Moreover, half of the patients in each group were receiving corticosteroids at baseline, the FDA spokesperson said. More patients in the bevacizumab group “were able to achieve clinically meaningful reductions in daily corticosteroid use compared with those in the lomustine arm (64% vs 36%) and 20% of patients receiving bevacizumab discontinued corticosteroids for [at least] 12 weeks,” the FDA spokesperson wrote, who replied by way of a Center for Drug Evaluation and Research (CDER) press account. But in the New England Journal of Medicine paper summarizing the results of that trial, the authors wrote that “the addition of bevacizumab in the current trial did not result in reduced use of glucocorticoids.”4
Furthermore, a 2017 press release from Roche, the makers of bevacizumab, said daily corticosteroid use could be completely stopped in 23% versus 12% of those in the bevacizumab arm compared with those in the other arm, respectively.3 When Cancer Therapy Advisor inquired about where to find the data on corticosteroid use reduction that were initially provided by the agency, the FDA representative told this publication that the rates of steroid reduction cited by the agency were “from the review,” and then directed the editors to file a Freedom of Information Act (FOIA) request in order to see those data from the seemingly nonpublicly available review.
The FDA appears to be basing their decision to change the status of the drug for glioblastoma to full approval on the finding about progression-free survival and the finding that more patients were able to stop corticosteroid treatment in the bevacizumab plus lomustine arm compared with the lomustine monotherapy arm, Gill said. “This is a confusing crossroads: the results of this large [randomized controlled trial] seem negative, but the FDA is backing this drug for this indication,” Gill said. “This is where clinicians must step up and do their own research to make an informed decision.”

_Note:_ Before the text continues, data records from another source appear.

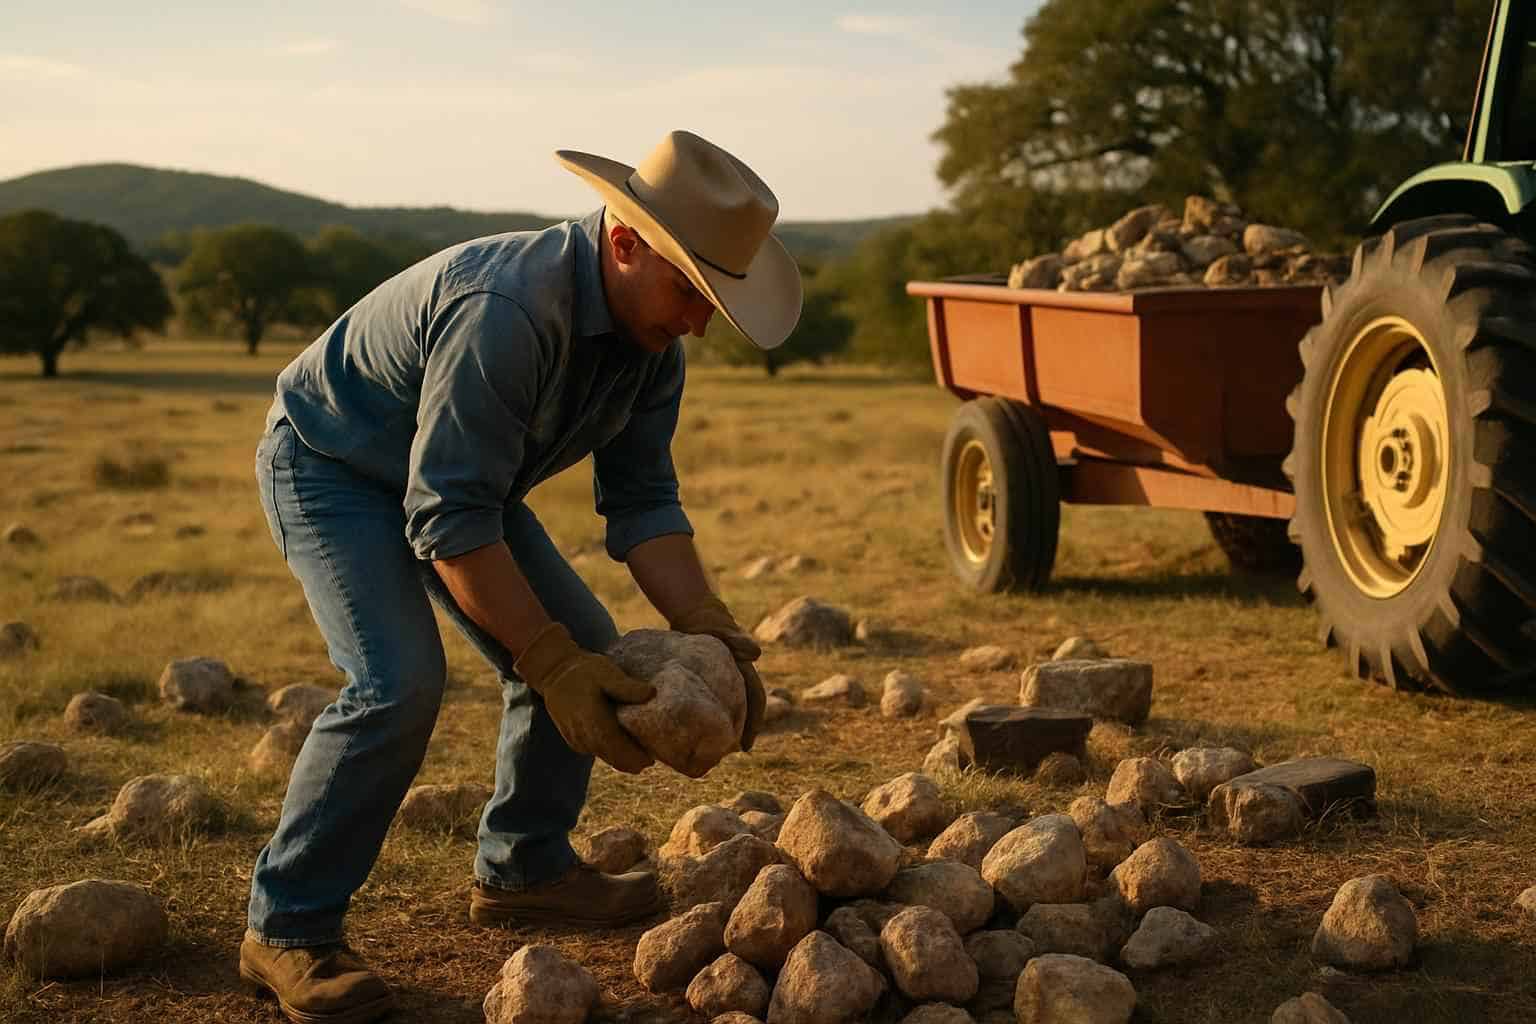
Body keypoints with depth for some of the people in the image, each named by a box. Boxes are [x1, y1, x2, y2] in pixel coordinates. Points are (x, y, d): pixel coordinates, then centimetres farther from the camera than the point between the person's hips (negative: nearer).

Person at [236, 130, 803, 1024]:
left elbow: (643, 502, -6)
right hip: (331, 462, -8)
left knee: (589, 648, 3)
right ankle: (288, 928, -10)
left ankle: (523, 868, 19)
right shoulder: (506, 312, -37)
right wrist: (550, 662, -36)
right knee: (399, 682, -24)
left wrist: (708, 629, -19)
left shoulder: (652, 341, -10)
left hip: (462, 473, 9)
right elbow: (449, 520, -36)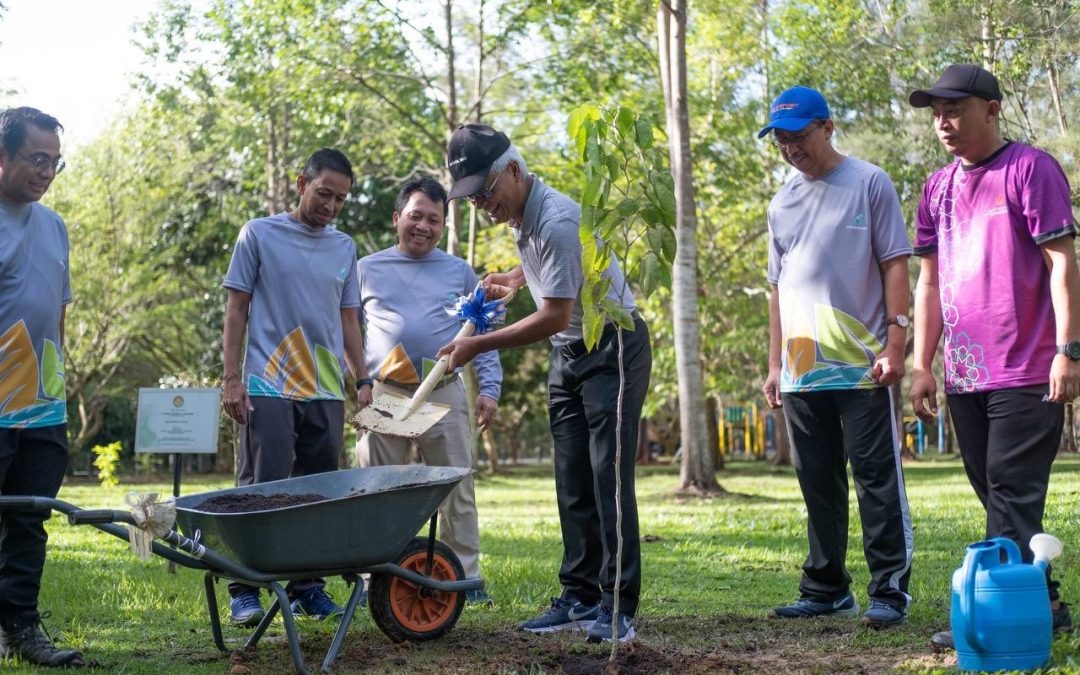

The other 2 trials listed as reversals in the new analysis were related to the use of bevacizumab for newly diagnosed glioblastoma. The authors of the new analysis noted that bevacizumab “was being used off-label for treating this cancer, despite the $100,000 a year price tag.”1 In one trial, 637 patients with newly diagnosed glioblastoma were randomly assigned to receive bevacizumab or placebo during week 4 of radiotherapy.5 The 2 coprimary end points were a 25% reduction in the risk of death and a 30% reduction in the risk of progression or death in the bevacizumab group.